Aim of the exercise >>
Check each line of the entries. Copy the ones that contain the string "pixels".

Input >>
§ §
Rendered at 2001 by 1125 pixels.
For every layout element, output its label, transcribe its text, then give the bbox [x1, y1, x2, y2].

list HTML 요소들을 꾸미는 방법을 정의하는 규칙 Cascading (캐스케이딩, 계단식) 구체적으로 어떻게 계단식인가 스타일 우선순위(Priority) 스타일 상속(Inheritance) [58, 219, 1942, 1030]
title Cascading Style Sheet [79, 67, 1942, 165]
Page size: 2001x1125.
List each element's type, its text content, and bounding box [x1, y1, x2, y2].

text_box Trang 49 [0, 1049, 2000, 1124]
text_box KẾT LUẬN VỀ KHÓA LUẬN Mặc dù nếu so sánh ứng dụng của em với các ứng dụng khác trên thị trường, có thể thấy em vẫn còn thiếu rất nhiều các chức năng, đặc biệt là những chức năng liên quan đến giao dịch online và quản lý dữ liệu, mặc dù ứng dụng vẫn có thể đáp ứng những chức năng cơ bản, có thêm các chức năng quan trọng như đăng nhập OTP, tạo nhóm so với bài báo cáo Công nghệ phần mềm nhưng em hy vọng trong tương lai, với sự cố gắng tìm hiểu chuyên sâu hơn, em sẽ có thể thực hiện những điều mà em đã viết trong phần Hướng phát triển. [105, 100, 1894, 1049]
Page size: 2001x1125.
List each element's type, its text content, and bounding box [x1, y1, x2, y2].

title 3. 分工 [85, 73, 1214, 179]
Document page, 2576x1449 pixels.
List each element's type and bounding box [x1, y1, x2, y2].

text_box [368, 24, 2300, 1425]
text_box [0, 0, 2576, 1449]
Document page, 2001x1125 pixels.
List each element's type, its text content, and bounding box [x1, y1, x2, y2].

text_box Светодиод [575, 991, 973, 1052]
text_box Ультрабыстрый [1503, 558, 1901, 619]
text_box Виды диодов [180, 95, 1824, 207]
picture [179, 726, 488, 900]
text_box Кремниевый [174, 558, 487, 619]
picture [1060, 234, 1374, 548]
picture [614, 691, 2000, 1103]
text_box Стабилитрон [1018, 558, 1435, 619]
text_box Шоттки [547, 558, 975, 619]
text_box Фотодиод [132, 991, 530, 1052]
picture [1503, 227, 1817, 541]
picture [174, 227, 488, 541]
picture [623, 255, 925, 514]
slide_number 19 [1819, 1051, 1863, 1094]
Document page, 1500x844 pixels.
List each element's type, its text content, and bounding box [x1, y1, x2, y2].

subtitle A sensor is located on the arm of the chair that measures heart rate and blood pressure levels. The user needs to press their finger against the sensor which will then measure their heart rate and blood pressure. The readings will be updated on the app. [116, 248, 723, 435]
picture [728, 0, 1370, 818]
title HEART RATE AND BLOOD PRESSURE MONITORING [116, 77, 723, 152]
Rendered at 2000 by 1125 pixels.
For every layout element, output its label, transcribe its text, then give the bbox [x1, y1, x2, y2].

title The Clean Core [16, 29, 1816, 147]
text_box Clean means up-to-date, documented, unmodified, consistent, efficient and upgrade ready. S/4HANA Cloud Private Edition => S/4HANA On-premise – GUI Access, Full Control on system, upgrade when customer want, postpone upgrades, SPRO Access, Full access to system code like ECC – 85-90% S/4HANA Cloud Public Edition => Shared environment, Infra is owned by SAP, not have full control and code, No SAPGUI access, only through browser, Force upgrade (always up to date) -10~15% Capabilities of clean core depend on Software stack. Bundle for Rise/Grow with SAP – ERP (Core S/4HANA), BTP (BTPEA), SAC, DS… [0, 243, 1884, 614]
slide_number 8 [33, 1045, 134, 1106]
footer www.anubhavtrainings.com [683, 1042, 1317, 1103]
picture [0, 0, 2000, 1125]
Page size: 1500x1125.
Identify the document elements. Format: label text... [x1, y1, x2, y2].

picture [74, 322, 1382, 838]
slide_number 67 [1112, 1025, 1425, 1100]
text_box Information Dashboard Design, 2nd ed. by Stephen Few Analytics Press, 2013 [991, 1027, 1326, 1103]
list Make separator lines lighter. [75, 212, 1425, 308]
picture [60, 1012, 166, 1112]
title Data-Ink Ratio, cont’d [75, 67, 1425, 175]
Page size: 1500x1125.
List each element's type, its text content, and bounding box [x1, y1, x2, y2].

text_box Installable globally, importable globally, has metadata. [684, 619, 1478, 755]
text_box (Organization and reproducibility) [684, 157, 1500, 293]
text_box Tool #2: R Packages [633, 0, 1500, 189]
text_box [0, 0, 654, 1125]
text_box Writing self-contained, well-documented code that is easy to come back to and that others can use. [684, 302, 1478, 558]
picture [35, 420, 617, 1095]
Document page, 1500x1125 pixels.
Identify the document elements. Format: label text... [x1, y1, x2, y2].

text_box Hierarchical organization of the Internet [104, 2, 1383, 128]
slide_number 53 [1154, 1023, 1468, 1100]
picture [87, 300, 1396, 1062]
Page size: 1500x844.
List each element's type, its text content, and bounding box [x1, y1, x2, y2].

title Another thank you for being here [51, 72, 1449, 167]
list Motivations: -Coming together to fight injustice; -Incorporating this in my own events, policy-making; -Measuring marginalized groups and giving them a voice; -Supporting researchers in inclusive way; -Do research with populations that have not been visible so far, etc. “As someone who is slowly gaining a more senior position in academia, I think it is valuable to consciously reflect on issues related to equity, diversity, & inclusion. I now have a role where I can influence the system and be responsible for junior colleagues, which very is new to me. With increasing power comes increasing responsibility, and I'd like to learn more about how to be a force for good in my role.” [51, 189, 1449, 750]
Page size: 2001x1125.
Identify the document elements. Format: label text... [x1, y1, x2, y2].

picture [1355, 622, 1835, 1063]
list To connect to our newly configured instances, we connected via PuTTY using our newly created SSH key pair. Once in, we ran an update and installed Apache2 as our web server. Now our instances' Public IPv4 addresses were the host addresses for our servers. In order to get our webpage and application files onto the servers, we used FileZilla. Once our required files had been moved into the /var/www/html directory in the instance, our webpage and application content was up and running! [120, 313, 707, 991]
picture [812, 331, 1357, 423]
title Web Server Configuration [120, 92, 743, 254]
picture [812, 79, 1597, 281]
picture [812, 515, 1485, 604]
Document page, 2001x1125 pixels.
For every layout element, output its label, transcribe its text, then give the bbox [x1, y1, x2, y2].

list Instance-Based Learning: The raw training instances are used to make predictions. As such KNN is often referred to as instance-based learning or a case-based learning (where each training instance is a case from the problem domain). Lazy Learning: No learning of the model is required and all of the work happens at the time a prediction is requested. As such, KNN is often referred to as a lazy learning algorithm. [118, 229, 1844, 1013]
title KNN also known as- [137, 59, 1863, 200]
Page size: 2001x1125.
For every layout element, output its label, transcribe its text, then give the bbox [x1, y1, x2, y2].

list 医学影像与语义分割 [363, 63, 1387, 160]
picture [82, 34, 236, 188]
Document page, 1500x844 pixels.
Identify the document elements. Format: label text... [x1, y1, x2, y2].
§ §
Answer below >>
Rendered at 2001 by 1125 pixels.
Document page, 2576x1449 pixels.
Document page, 2001x1125 pixels.
Document page, 1500x844 pixels.
Rendered at 2000 by 1125 pixels.
Document page, 1500x1125 pixels.
Document page, 2001x1125 pixels.
Document page, 1500x844 pixels.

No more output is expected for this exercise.